Many practical applications exist in which it is desirable to detect pressure conditions within an enclosed environment. To this end it is desirable to use a pressure detector which avoids creating penetrations which are subject to leaks such as result when electrical leads pass into the enclosure. In such applications, a conventional approach adopted to avoid electrical penetrations has been to provide a magnetically actuated switch responsive to a magnet carried by a flexible member whose degree of deflection is determined by the existing pressure conditions. It has long been an objective of those versed in the art to find a means whereby the foregoing functions could be achieved in a simple and economical fashion.
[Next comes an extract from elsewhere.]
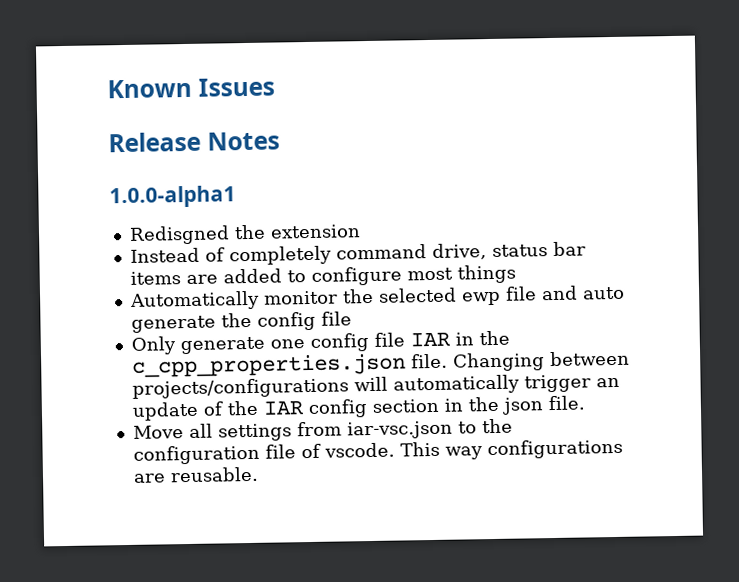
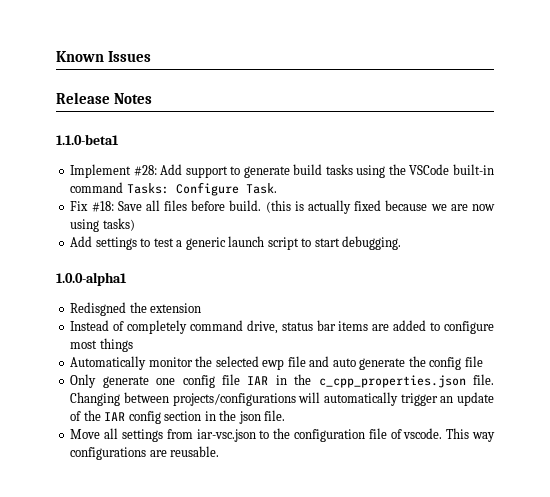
(280, 141) none -> [56,134,119,145] [70,164,494,178] [70,182,277,196] [70,200,495,214] [70,218,135,232] [70,236,402,250] // 1.1.0-beta1 // Implement #28: Add support to generate build tasks using the VSCode built-in command Tasks: Configure Task. // Fix #18: Save all files before build. (this is actually fixed because we are now using tasks) // Add settings to test a generic launch script to start debugging.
That these objectives have not been satisfactorily achieved is evidenced by the multitude of inventions proposed to this end, representative of which are those disclosed in the following patents:
______________________________________ U.S. PAT. NOS. ISSUED ______________________________________ 2,411,577 November 26, 1946 3,327,079 June 20, 1967 3,450,853 June 17, 1969 3,536,875 October 27, 1970 3,654,601 April 4, 1972 3,859,619 January 7, 1975 3,873,787 March 25, 1975 3,924,086 December 2, 1975 3,946,175 March 23, 1976 4,059,823 November 22, 1977 ______________________________________
One particular problem has especially plagued the devices of the prior art in applications in which the assembled system, including the pressure detector, is proof pressure tested in order to meet acceptance specifications. Such proof pressure testing is frequently required to test the integrity and strength of assembly welds in pressure tanks. Application of the proof pressure to the assembled system may subject the pressure detector, which is an integral part of the assembled system, to excessive pressures: a pressure of 2500 psia being typical. Any of the conventional prior art pressure responsive switches, as typified by those disclosed in the above listed patents may be expected to fail completely or at least to lose its sensitivity and/or calibration when subjected to proof pressures as high as this. The high pressure causes the resilient member, upon whose proper operation the detector relies, to exceed its elastic limit so that when the proof pressure is removed the device fails to return to its original setpoint. U.S. Pat. No. 3,982,217 attempts and partially suceeds in addressing this problem by providing a cylindrical stop means mounted inside the bellows of the device. It will be recognized that this artifice does not effectively prevent damage to the bellows under very high pressures, however, since its convolutions are not completely supported by the cylindrical stop means so that failure by way of collapse of those unsupported portions of the bellows necessarily occurs. When the elastic limit is exceeded, permanent distortion or total rupture results.